The Court expressed impatience at what it regarded as repeated efforts by states to evade the requirements of Roe v. Wade (1973), and it reasserted the justification for the abortion decision in the face of an argument presented by the solicitor general that Roe should be overruled. Chief Justice Warren Burger's dissent stated that because Roe had come to stand for a requirement that abortions be available on demand, he was prepared to overrule it.
Justice Byron White's dissent also urged that Roe be overruled because it was misguided. His opinion acknowledged that the right to choose an abortion was an aspect of liberty protected by the Due Process Clause of the Fourteenth Amendment but argued that it, like other liberties not specifically identified in the Constitution, could nonetheless be restricted quite substantially. Because states could permissibly regard the interest of the fetus as important, a woman's liberty to choose abortion was not fundamental and did not require strict scrutiny.

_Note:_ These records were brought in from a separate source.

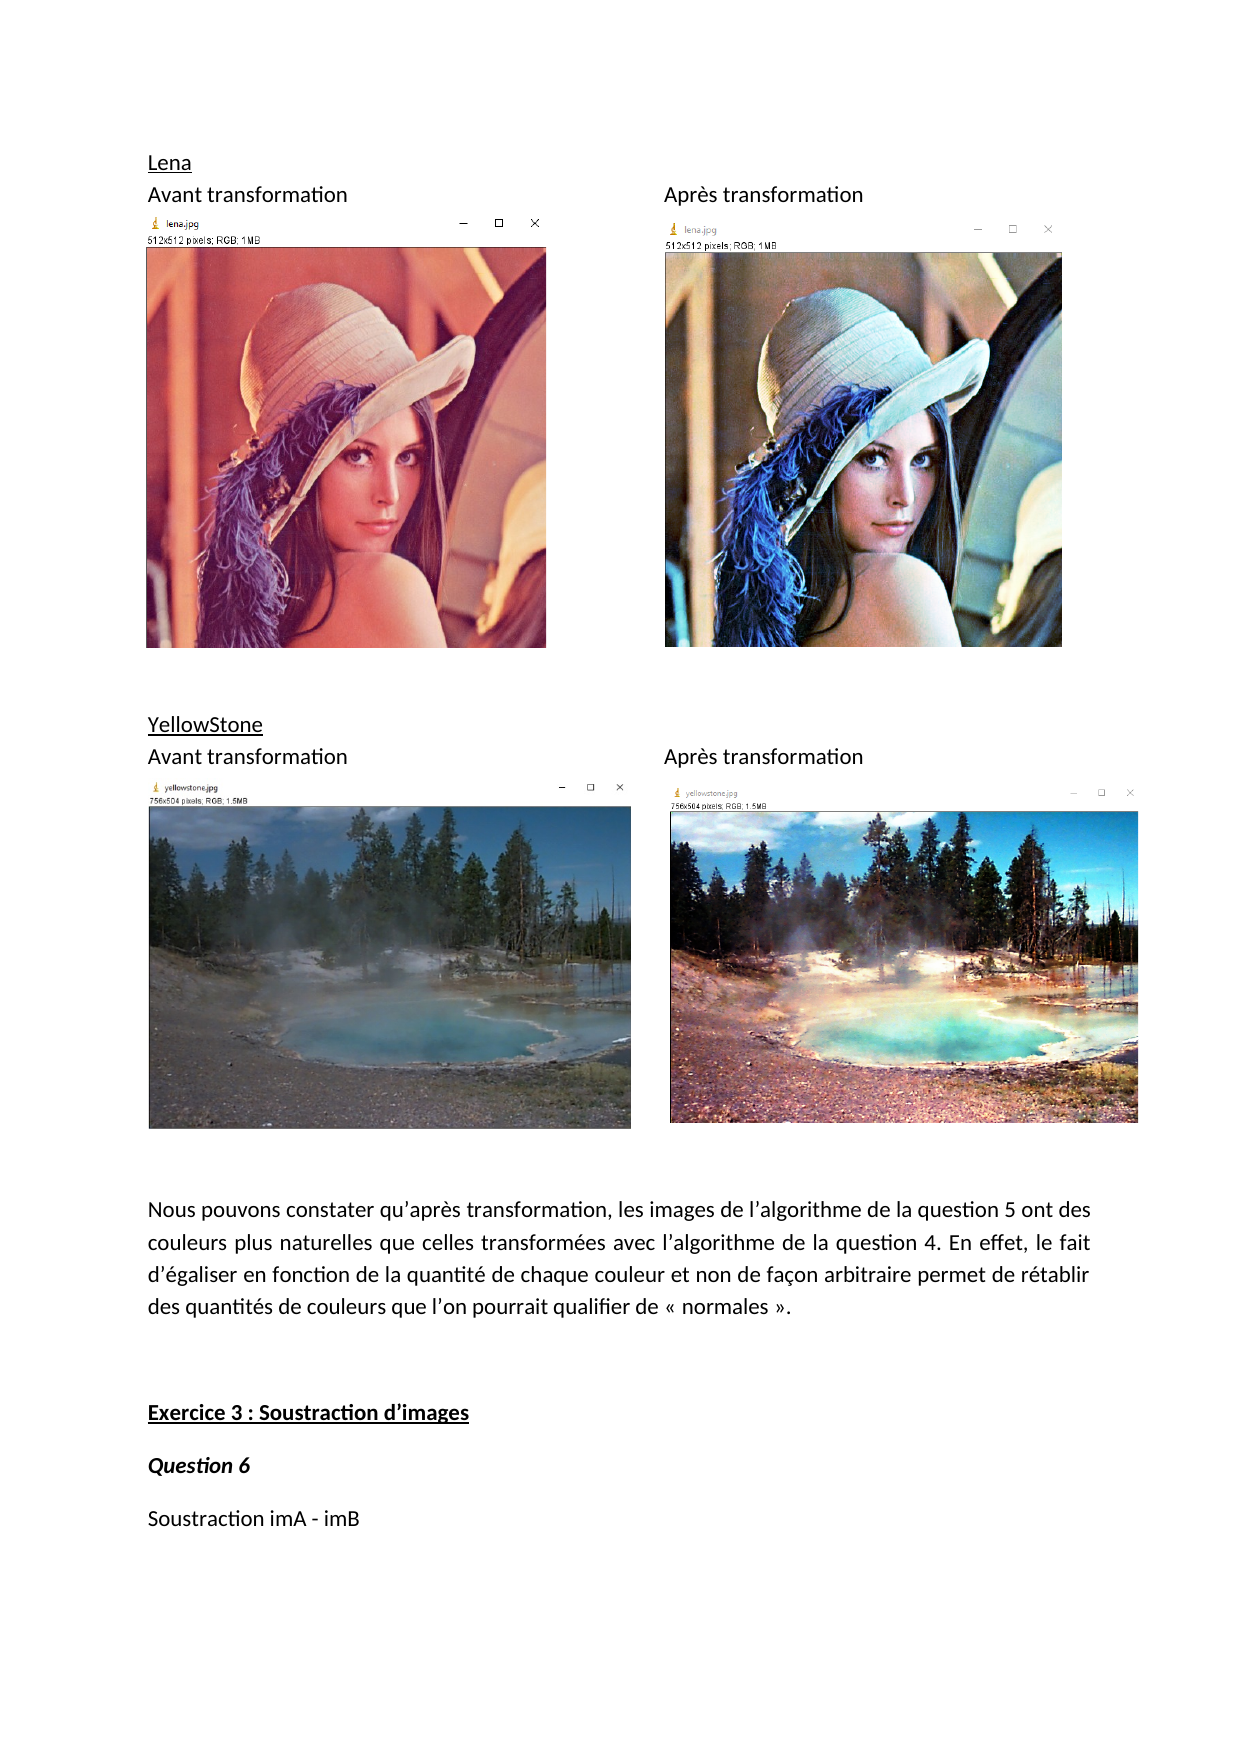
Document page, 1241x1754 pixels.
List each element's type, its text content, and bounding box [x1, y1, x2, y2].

picture [670, 785, 1138, 1124]
text Soustraction imA - imB [148, 1504, 1093, 1532]
text Exercice 3 : Soustraction d’images [148, 1398, 1093, 1426]
text Lena Avant transformation Après transformation [148, 148, 1093, 208]
picture [146, 216, 547, 647]
text YellowStone Avant transformation Après transformation [148, 710, 1093, 770]
picture [146, 778, 631, 1129]
text Nous pouvons constater qu’après transformation, les images de l’algorithme de la question 5 ont des couleurs plus naturelles que celles transformées avec l’algorithme de la question 4. En effet, le fait d’égaliser en fonction de la quantité de chaque couleur et non de façon arbitraire permet de rétablir des quantités de couleurs que l’on pourrait qualifier de « normales ». [148, 795, 1093, 1320]
picture [662, 218, 1063, 646]
text Question 6 [148, 1451, 1093, 1479]
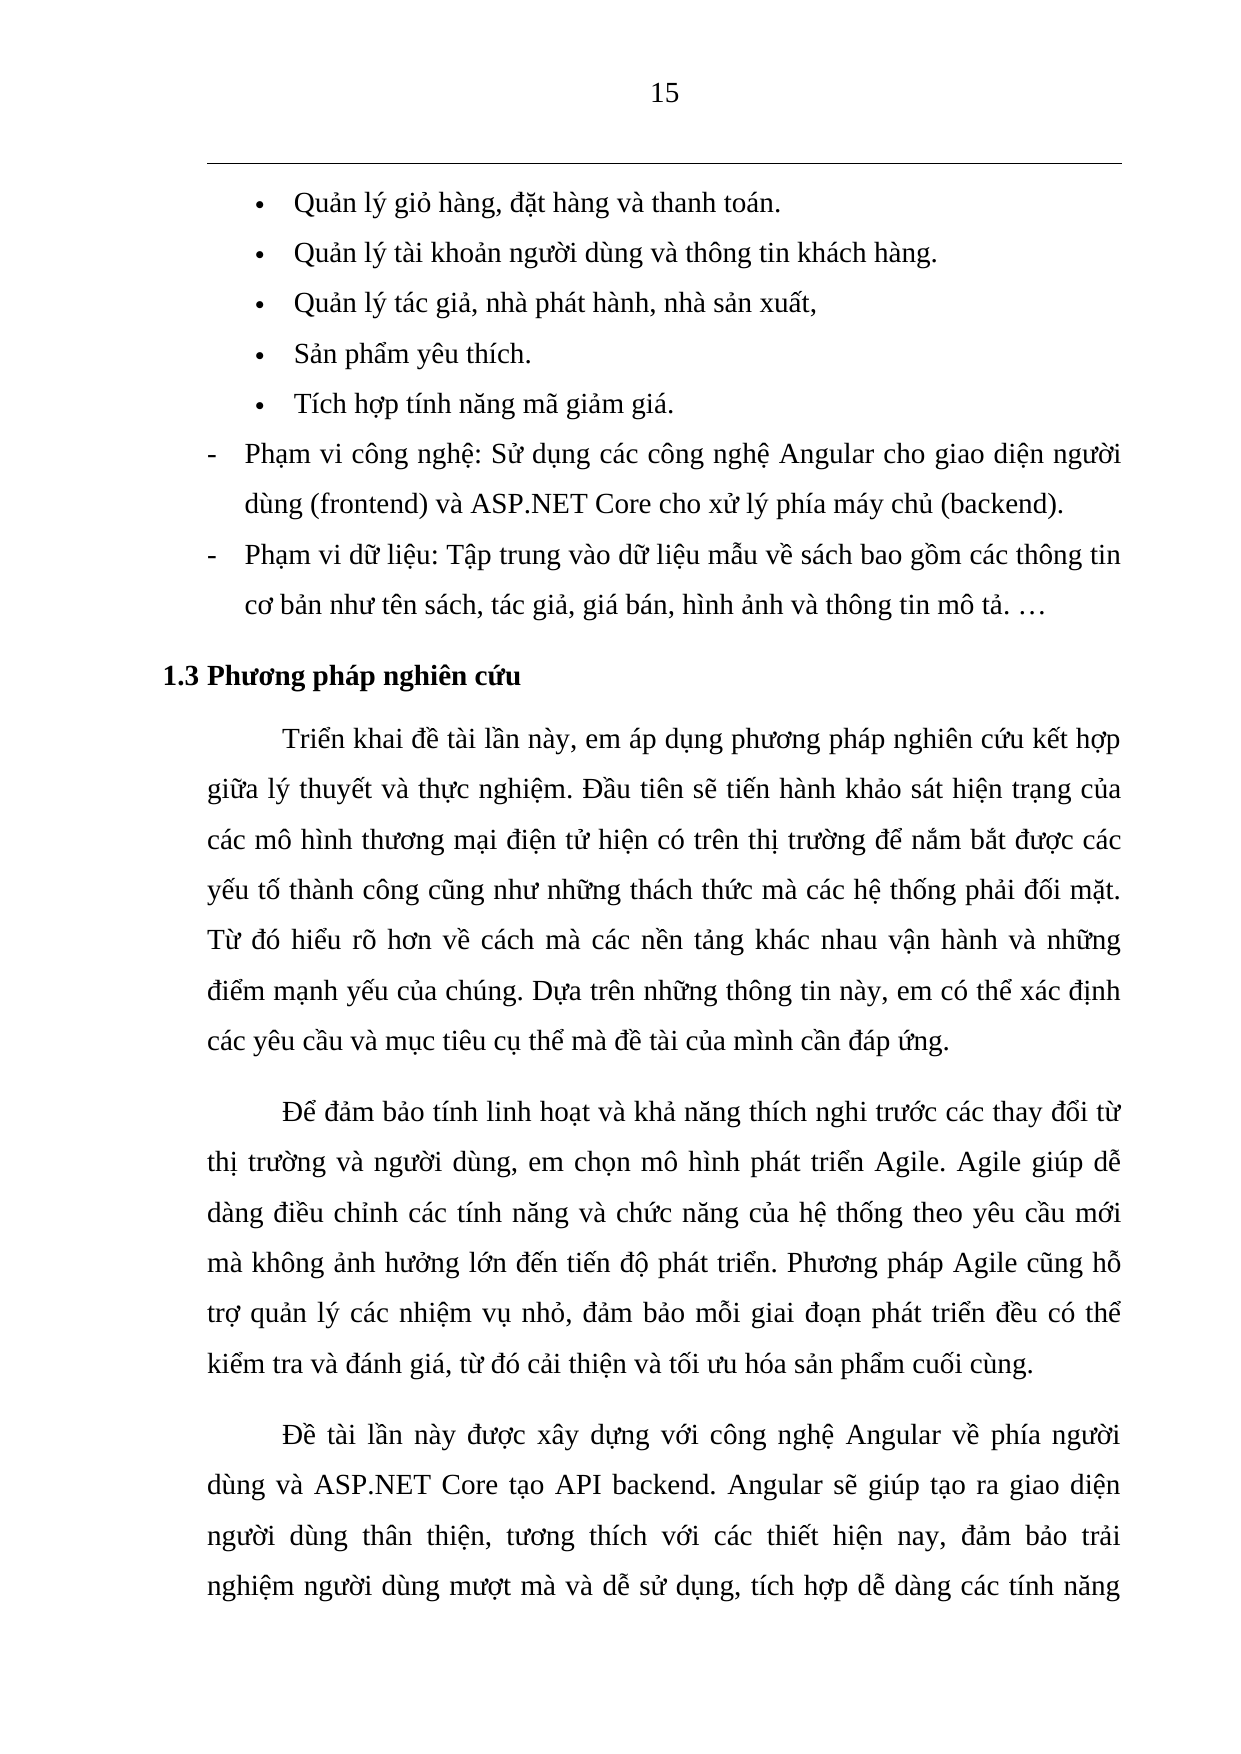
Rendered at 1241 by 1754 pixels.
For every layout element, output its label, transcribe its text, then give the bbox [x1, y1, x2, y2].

Thornburgh was to be the last case in which a firm majority of the Court adhered to the reasoning of Roe v. Wade. The retirement of Justice Lewis Powell, who had consistently supported Roe, and the appointment of Justice Anthony Kennedy led to a substantial assault on the framework established by Roe in Webster v. Reproductive Services (1989). However, in Planned Parenthood of Southeastern Pennsylvania v. Casey (1992), a sharply divided Court reaffirmed the essential holding in Roe that a woman has a constitutional right to an abortion before the fetus attains viability at roughly six months into the pregnancy. At the same time, the justices did sustain several provisions of the Pennsylvania act that placed a greater, but not an undue burden, on women seeking to have abortions.